PROBLEM REQUIREMENTS: From the data underneath, reproduce exactly the stretch that begins at the line with "TASK-834, status: Dev -> Inbox" and ends after the line with "TASK-863, status: Live -> Selected".

DATA IN THIS EXERCISE:
====
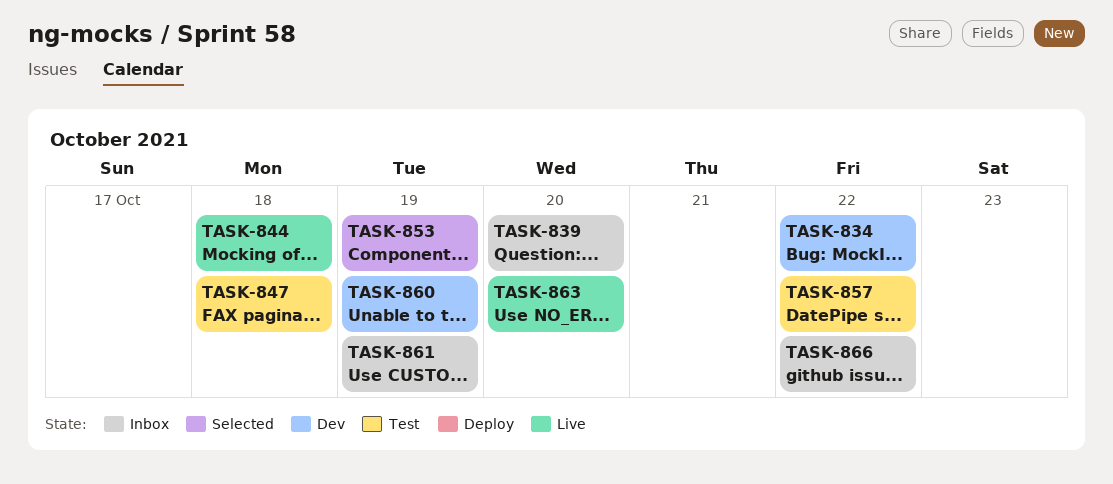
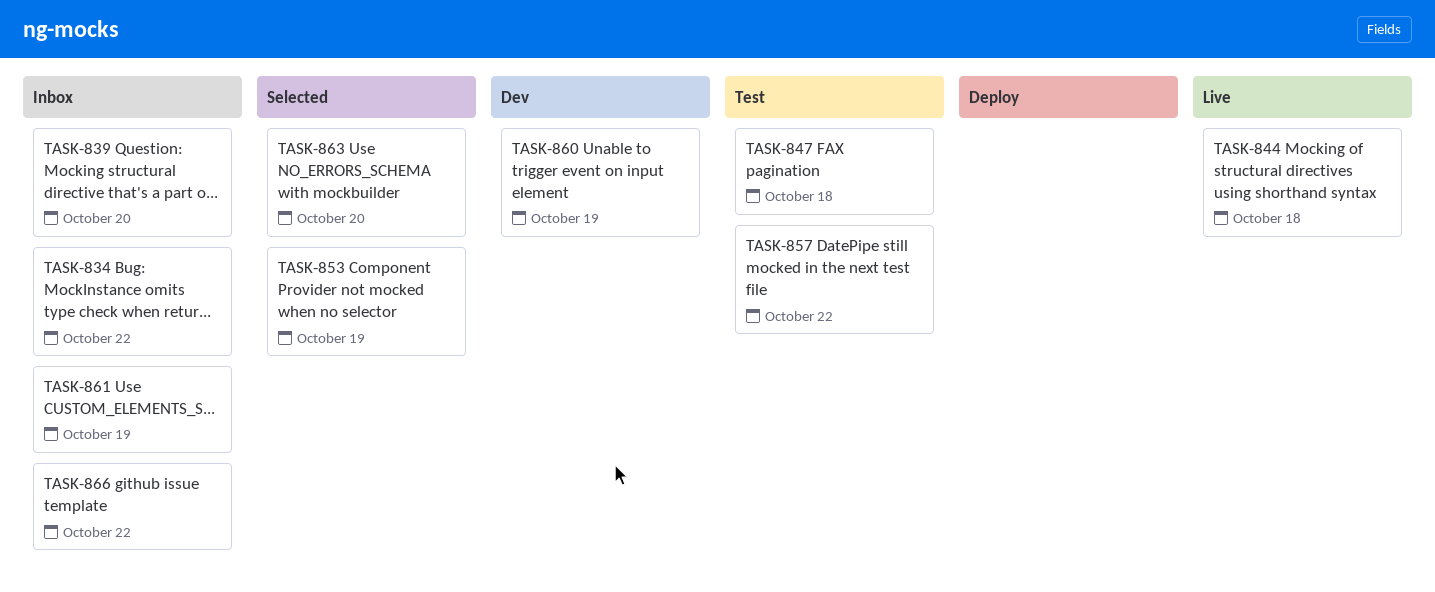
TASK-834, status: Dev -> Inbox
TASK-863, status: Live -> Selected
====
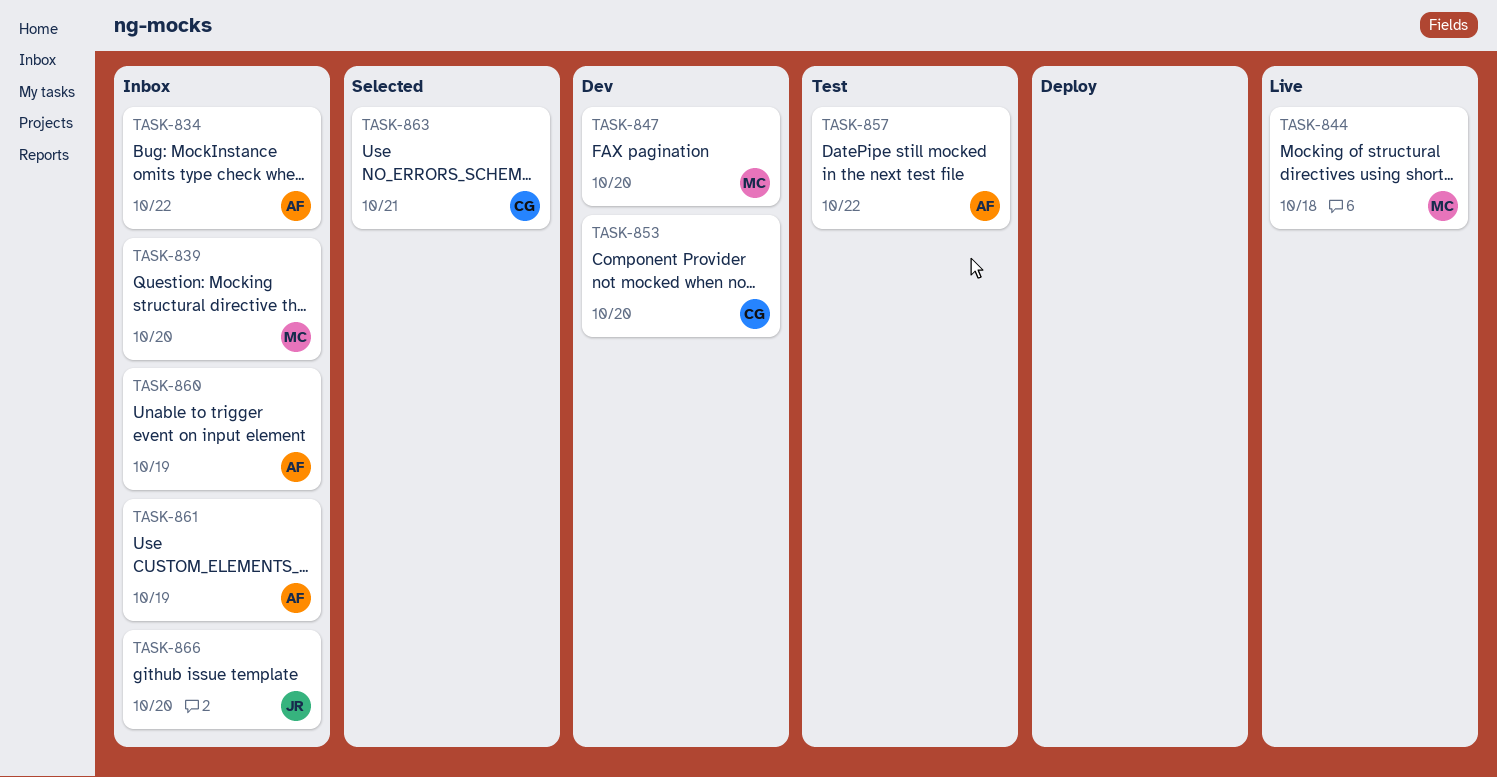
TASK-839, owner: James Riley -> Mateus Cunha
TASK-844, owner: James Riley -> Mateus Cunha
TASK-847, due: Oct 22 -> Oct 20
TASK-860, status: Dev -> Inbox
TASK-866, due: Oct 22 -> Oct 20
====
OUTPUT:
TASK-834, status: Dev -> Inbox
TASK-863, status: Live -> Selected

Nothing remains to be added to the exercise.